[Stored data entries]
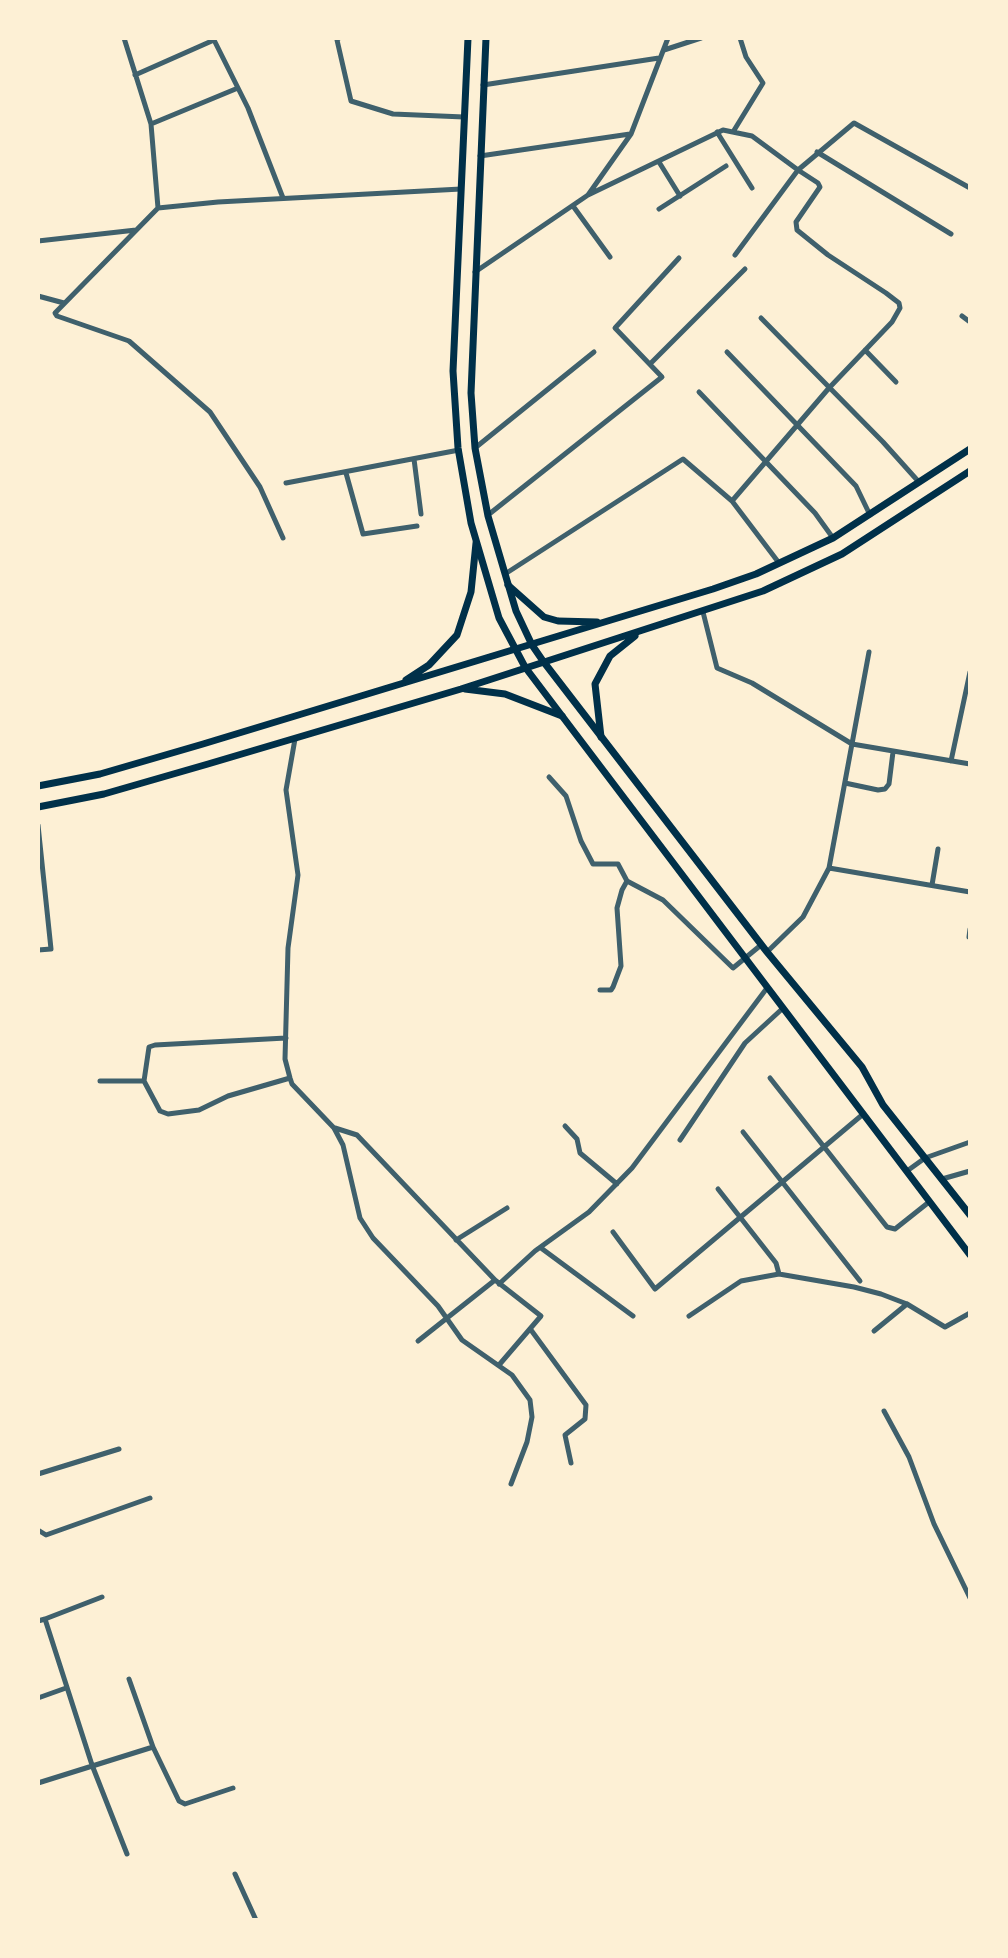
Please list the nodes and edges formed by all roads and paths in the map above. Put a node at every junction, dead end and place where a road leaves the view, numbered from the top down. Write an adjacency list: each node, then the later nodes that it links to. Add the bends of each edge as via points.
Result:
1 (124, 38): 11 (street)
2 (339, 38): 14 (street, via 351,101 393,114)
3 (468, 38): 14 (main road)
4 (486, 38): 12 (main road)
5 (668, 38): 9 (street)
6 (701, 38): 9 (street)
7 (740, 38): 17 (street, via 763,83)
8 (214, 39): 11 (street); 13 (street)
9 (663, 50): 10 (street)
10 (660, 58): 12 (street); 18 (street)
11 (135, 75): 15 (street)
12 (483, 85): 20 (main road)
13 (238, 88): 15 (street); 29 (street)
14 (464, 117): 26 (main road)
15 (151, 124): 31 (street)
16 (717, 132): 17 (street); 21 (street); 24 (street)
17 (733, 132): 23 (street, via 752,136)
18 (631, 134): 20 (street); 27 (street)
19 (817, 152): 23 (street); 25 (street, via 854,123); 34 (street)
20 (480, 156): 41 (main road)
21 (659, 162): 27 (street); 28 (street)
22 (726, 166): 28 (street)
23 (798, 170): 36 (street); 47 (street, via 820,187 796,222 797,230 900,305 892,322)
24 (752, 188)
25 (970, 188)
26 (461, 189): 29 (street); 40 (main road)
27 (588, 195): 30 (street)
28 (680, 196): 32 (street)
29 (283, 198): 31 (street)
30 (573, 206): 37 (street); 41 (street)
31 (158, 208): 33 (street)
32 (659, 209)
33 (137, 230): 35 (street); 43 (street)
34 (951, 234)
35 (38, 241)
36 (735, 255)
37 (610, 257)
38 (679, 258): 50 (street, via 615,328)
39 (745, 269): 50 (street)
40 (457, 271): 41 (main road); 57 (main road, via 453,371)
41 (475, 272): 55 (main road)
42 (38, 296): 43 (street)
43 (64, 303): 70 (street, via 57,316 129,341 210,412 260,487)
44 (962, 316): 46 (street)
45 (761, 318): 52 (street)
46 (970, 322)
47 (865, 350): 51 (street); 52 (street)
48 (594, 352): 55 (street)
49 (727, 352): 54 (street)
50 (650, 364): 68 (street, via 662,377)
51 (896, 382)
52 (829, 388): 54 (street); 62 (street)
53 (699, 392): 59 (street)
54 (797, 425): 59 (street); 67 (street, via 856,486)
55 (475, 448): 68 (main road)
56 (970, 449): 62 (main road)
57 (459, 450): 58 (street); 72 (main road)
58 (414, 459): 60 (street); 66 (street)
59 (764, 463): 65 (street); 71 (street)
60 (346, 473): 63 (street); 69 (street, via 363,534)
61 (969, 474): 64 (main road)
62 (921, 480): 64 (main road); 67 (main road)
63 (286, 483)
64 (933, 494): 76 (main road, via 842,554)
65 (732, 501): 73 (street); 74 (street, via 683,459)
66 (421, 514)
67 (870, 515): 71 (main road)
68 (488, 516): 74 (main road)
69 (417, 526)
70 (283, 538)
71 (833, 538): 73 (main road)
72 (476, 543): 80 (main road, via 499,618); 85 (main road, via 471,592 457,635 429,665)
73 (779, 564): 77 (main road)
74 (504, 575): 75 (main road)
75 (508, 585): 77 (main road, via 544,617); 79 (main road)
76 (703, 612): 78 (main road); 90 (street, via 717,668 752,683)
77 (607, 622): 79 (main road)
78 (640, 632): 82 (main road); 88 (main road, via 610,656 595,684)
79 (532, 645): 80 (main road); 82 (main road)
80 (515, 650): 83 (main road); 85 (main road)
81 (869, 652): 90 (street)
82 (543, 661): 83 (main road); 88 (main road)
83 (525, 667): 86 (main road); 87 (main road)
84 (970, 672): 92 (street)
85 (398, 686): 96 (main road, via 100,774)
86 (461, 689): 87 (main road, via 505,694); 89 (main road)
87 (562, 716): 109 (main road)
88 (601, 737): 106 (main road)
89 (295, 739): 97 (main road, via 104,794); 113 (street, via 286,790 298,875 288,948)
90 (852, 744): 91 (street); 95 (street)
91 (893, 752): 92 (street); 95 (street, via 885,789)
92 (951, 761): 93 (street)
93 (970, 764)
94 (549, 777): 101 (street, via 566,796 593,864 618,864)
95 (845, 783): 100 (street)
96 (38, 786)
97 (38, 807)
98 (38, 825): 107 (street, via 51,949)
99 (938, 849): 102 (street)
100 (829, 868): 102 (street); 108 (street, via 803,917)
101 (627, 881): 109 (street, via 663,900 733,968); 111 (street, via 617,908 621,966 613,987)
102 (932, 885): 103 (street)
103 (970, 892)
104 (970, 929): 105 (street)
105 (969, 937)
106 (761, 945): 108 (main road); 109 (street)
107 (38, 950)
108 (767, 952): 125 (main road, via 862,1067 883,1105)
109 (745, 958): 110 (main road)
110 (767, 988): 112 (main road); 129 (street)
111 (600, 990)
112 (782, 1009): 118 (main road); 122 (street, via 745,1043)
113 (286, 1038): 114 (street); 117 (street, via 155,1045 149,1047)
114 (290, 1078): 117 (street, via 199,1110 168,1114 160,1111); 120 (street)
115 (770, 1078): 124 (street)
116 (100, 1081): 117 (street)
117 (144, 1081)
118 (862, 1115): 124 (street); 127 (main road)
119 (565, 1126): 129 (street, via 577,1139 580,1153)
120 (334, 1128): 137 (street, via 357,1135); 147 (street, via 349,1164 360,1218)
121 (743, 1132): 130 (street)
122 (680, 1140)
123 (970, 1142): 125 (street)
124 (824, 1145): 130 (street); 132 (street, via 891,1229)
125 (925, 1158): 127 (street); 128 (main road)
126 (970, 1171): 128 (street)
127 (906, 1172): 132 (main road)
128 (942, 1179): 134 (main road)
129 (617, 1184): 138 (street)
130 (783, 1184): 135 (street); 141 (street)
131 (718, 1189): 135 (street)
132 (929, 1202): 139 (main road)
133 (507, 1208): 137 (street)
134 (970, 1215)
135 (742, 1218): 136 (street, via 655,1289); 140 (street)
136 (613, 1232)
137 (456, 1240): 142 (street)
138 (541, 1248): 142 (street); 145 (street)
139 (970, 1255)
140 (779, 1274): 143 (street, via 854,1287); 146 (street, via 741,1281)
141 (860, 1281)
142 (497, 1282): 147 (street); 148 (street, via 541,1316)
143 (907, 1304): 144 (street, via 945,1327); 149 (street)
144 (970, 1313)
145 (633, 1316)
146 (689, 1316)
147 (448, 1320): 150 (street); 151 (street, via 462,1340)
148 (531, 1330): 151 (street); 154 (street, via 586,1405 585,1419 565,1435)
149 (874, 1331)
150 (418, 1341)
151 (499, 1365): 156 (street, via 512,1375 531,1409 527,1442)
152 (884, 1411): 160 (street)
153 (119, 1449): 155 (street)
154 (571, 1463)
155 (38, 1474)
156 (511, 1484)
157 (150, 1498): 158 (street, via 46,1535)
158 (38, 1530)
159 (102, 1597): 161 (street)
160 (970, 1598)
161 (45, 1619): 162 (street); 164 (street)
162 (38, 1621)
163 (129, 1679): 166 (street)
164 (66, 1688): 165 (street); 167 (street)
165 (38, 1698)
166 (153, 1747): 167 (street); 169 (street, via 179,1801 185,1804)
167 (92, 1765): 168 (street); 170 (street)
168 (38, 1783)
169 (233, 1788)
170 (127, 1854)
171 (235, 1874): 172 (street)
172 (256, 1920)

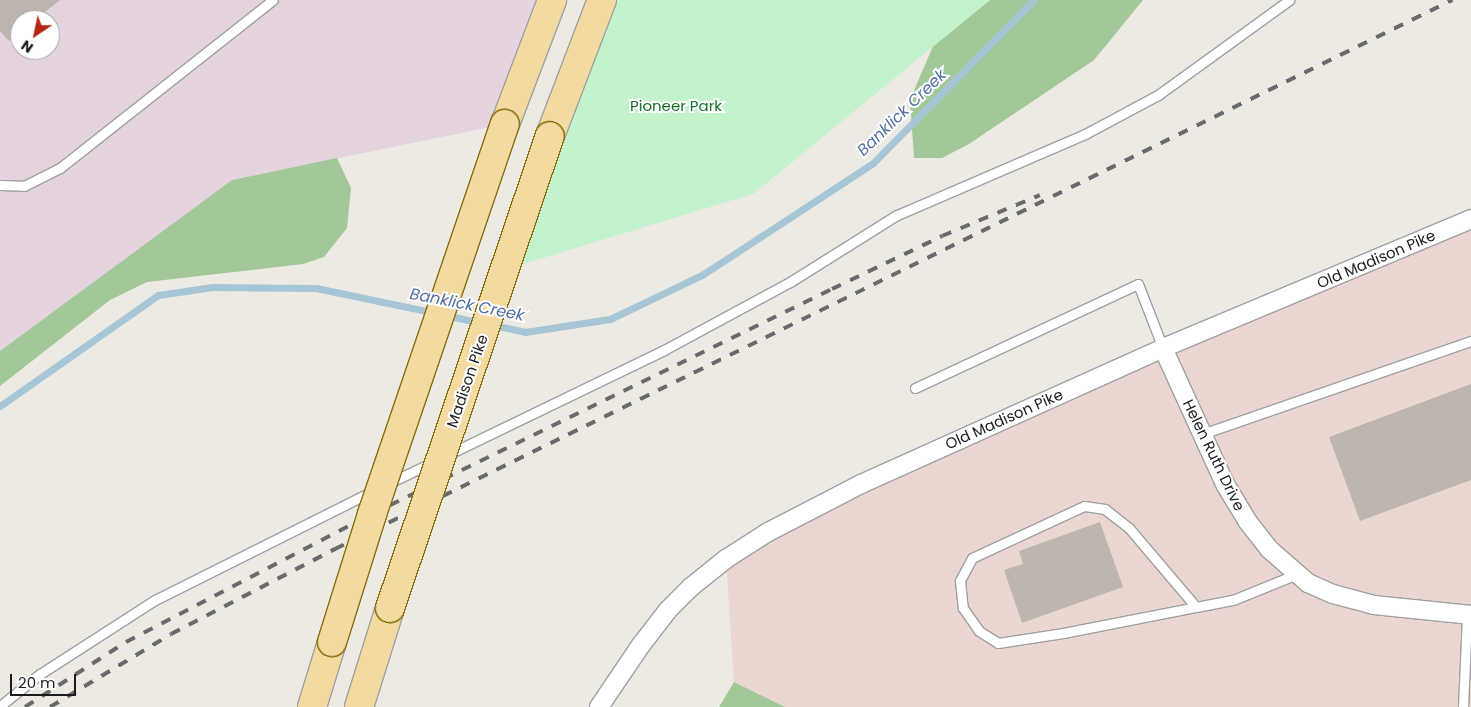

• What you will do: Reproduce the whole of the data, word for word, and omit its pictures.

• Task response:
Please list the nodes and edges formed by all roads and paths in the map above. Put a node at every junction, dead end and place where a road leaves the view, numbered from the top down. Write an adjacency list: each node, then the later nodes that it links to. Add the bends of each edge as via points.
Result:
1 (124, 38): 11 (street)
2 (339, 38): 14 (street, via 351,101 393,114)
3 (468, 38): 14 (main road)
4 (486, 38): 12 (main road)
5 (668, 38): 9 (street)
6 (701, 38): 9 (street)
7 (740, 38): 17 (street, via 763,83)
8 (214, 39): 11 (street); 13 (street)
9 (663, 50): 10 (street)
10 (660, 58): 12 (street); 18 (street)
11 (135, 75): 15 (street)
12 (483, 85): 20 (main road)
13 (238, 88): 15 (street); 29 (street)
14 (464, 117): 26 (main road)
15 (151, 124): 31 (street)
16 (717, 132): 17 (street); 21 (street); 24 (street)
17 (733, 132): 23 (street, via 752,136)
18 (631, 134): 20 (street); 27 (street)
19 (817, 152): 23 (street); 25 (street, via 854,123); 34 (street)
20 (480, 156): 41 (main road)
21 (659, 162): 27 (street); 28 (street)
22 (726, 166): 28 (street)
23 (798, 170): 36 (street); 47 (street, via 820,187 796,222 797,230 900,305 892,322)
24 (752, 188)
25 (970, 188)
26 (461, 189): 29 (street); 40 (main road)
27 (588, 195): 30 (street)
28 (680, 196): 32 (street)
29 (283, 198): 31 (street)
30 (573, 206): 37 (street); 41 (street)
31 (158, 208): 33 (street)
32 (659, 209)
33 (137, 230): 35 (street); 43 (street)
34 (951, 234)
35 (38, 241)
36 (735, 255)
37 (610, 257)
38 (679, 258): 50 (street, via 615,328)
39 (745, 269): 50 (street)
40 (457, 271): 41 (main road); 57 (main road, via 453,371)
41 (475, 272): 55 (main road)
42 (38, 296): 43 (street)
43 (64, 303): 70 (street, via 57,316 129,341 210,412 260,487)
44 (962, 316): 46 (street)
45 (761, 318): 52 (street)
46 (970, 322)
47 (865, 350): 51 (street); 52 (street)
48 (594, 352): 55 (street)
49 (727, 352): 54 (street)
50 (650, 364): 68 (street, via 662,377)
51 (896, 382)
52 (829, 388): 54 (street); 62 (street)
53 (699, 392): 59 (street)
54 (797, 425): 59 (street); 67 (street, via 856,486)
55 (475, 448): 68 (main road)
56 (970, 449): 62 (main road)
57 (459, 450): 58 (street); 72 (main road)
58 (414, 459): 60 (street); 66 (street)
59 (764, 463): 65 (street); 71 (street)
60 (346, 473): 63 (street); 69 (street, via 363,534)
61 (969, 474): 64 (main road)
62 (921, 480): 64 (main road); 67 (main road)
63 (286, 483)
64 (933, 494): 76 (main road, via 842,554)
65 (732, 501): 73 (street); 74 (street, via 683,459)
66 (421, 514)
67 (870, 515): 71 (main road)
68 (488, 516): 74 (main road)
69 (417, 526)
70 (283, 538)
71 (833, 538): 73 (main road)
72 (476, 543): 80 (main road, via 499,618); 85 (main road, via 471,592 457,635 429,665)
73 (779, 564): 77 (main road)
74 (504, 575): 75 (main road)
75 (508, 585): 77 (main road, via 544,617); 79 (main road)
76 (703, 612): 78 (main road); 90 (street, via 717,668 752,683)
77 (607, 622): 79 (main road)
78 (640, 632): 82 (main road); 88 (main road, via 610,656 595,684)
79 (532, 645): 80 (main road); 82 (main road)
80 (515, 650): 83 (main road); 85 (main road)
81 (869, 652): 90 (street)
82 (543, 661): 83 (main road); 88 (main road)
83 (525, 667): 86 (main road); 87 (main road)
84 (970, 672): 92 (street)
85 (398, 686): 96 (main road, via 100,774)
86 (461, 689): 87 (main road, via 505,694); 89 (main road)
87 (562, 716): 109 (main road)
88 (601, 737): 106 (main road)
89 (295, 739): 97 (main road, via 104,794); 113 (street, via 286,790 298,875 288,948)
90 (852, 744): 91 (street); 95 (street)
91 (893, 752): 92 (street); 95 (street, via 885,789)
92 (951, 761): 93 (street)
93 (970, 764)
94 (549, 777): 101 (street, via 566,796 593,864 618,864)
95 (845, 783): 100 (street)
96 (38, 786)
97 (38, 807)
98 (38, 825): 107 (street, via 51,949)
99 (938, 849): 102 (street)
100 (829, 868): 102 (street); 108 (street, via 803,917)
101 (627, 881): 109 (street, via 663,900 733,968); 111 (street, via 617,908 621,966 613,987)
102 (932, 885): 103 (street)
103 (970, 892)
104 (970, 929): 105 (street)
105 (969, 937)
106 (761, 945): 108 (main road); 109 (street)
107 (38, 950)
108 (767, 952): 125 (main road, via 862,1067 883,1105)
109 (745, 958): 110 (main road)
110 (767, 988): 112 (main road); 129 (street)
111 (600, 990)
112 (782, 1009): 118 (main road); 122 (street, via 745,1043)
113 (286, 1038): 114 (street); 117 (street, via 155,1045 149,1047)
114 (290, 1078): 117 (street, via 199,1110 168,1114 160,1111); 120 (street)
115 (770, 1078): 124 (street)
116 (100, 1081): 117 (street)
117 (144, 1081)
118 (862, 1115): 124 (street); 127 (main road)
119 (565, 1126): 129 (street, via 577,1139 580,1153)
120 (334, 1128): 137 (street, via 357,1135); 147 (street, via 349,1164 360,1218)
121 (743, 1132): 130 (street)
122 (680, 1140)
123 (970, 1142): 125 (street)
124 (824, 1145): 130 (street); 132 (street, via 891,1229)
125 (925, 1158): 127 (street); 128 (main road)
126 (970, 1171): 128 (street)
127 (906, 1172): 132 (main road)
128 (942, 1179): 134 (main road)
129 (617, 1184): 138 (street)
130 (783, 1184): 135 (street); 141 (street)
131 (718, 1189): 135 (street)
132 (929, 1202): 139 (main road)
133 (507, 1208): 137 (street)
134 (970, 1215)
135 (742, 1218): 136 (street, via 655,1289); 140 (street)
136 (613, 1232)
137 (456, 1240): 142 (street)
138 (541, 1248): 142 (street); 145 (street)
139 (970, 1255)
140 (779, 1274): 143 (street, via 854,1287); 146 (street, via 741,1281)
141 (860, 1281)
142 (497, 1282): 147 (street); 148 (street, via 541,1316)
143 (907, 1304): 144 (street, via 945,1327); 149 (street)
144 (970, 1313)
145 (633, 1316)
146 (689, 1316)
147 (448, 1320): 150 (street); 151 (street, via 462,1340)
148 (531, 1330): 151 (street); 154 (street, via 586,1405 585,1419 565,1435)
149 (874, 1331)
150 (418, 1341)
151 (499, 1365): 156 (street, via 512,1375 531,1409 527,1442)
152 (884, 1411): 160 (street)
153 (119, 1449): 155 (street)
154 (571, 1463)
155 (38, 1474)
156 (511, 1484)
157 (150, 1498): 158 (street, via 46,1535)
158 (38, 1530)
159 (102, 1597): 161 (street)
160 (970, 1598)
161 (45, 1619): 162 (street); 164 (street)
162 (38, 1621)
163 (129, 1679): 166 (street)
164 (66, 1688): 165 (street); 167 (street)
165 (38, 1698)
166 (153, 1747): 167 (street); 169 (street, via 179,1801 185,1804)
167 (92, 1765): 168 (street); 170 (street)
168 (38, 1783)
169 (233, 1788)
170 (127, 1854)
171 (235, 1874): 172 (street)
172 (256, 1920)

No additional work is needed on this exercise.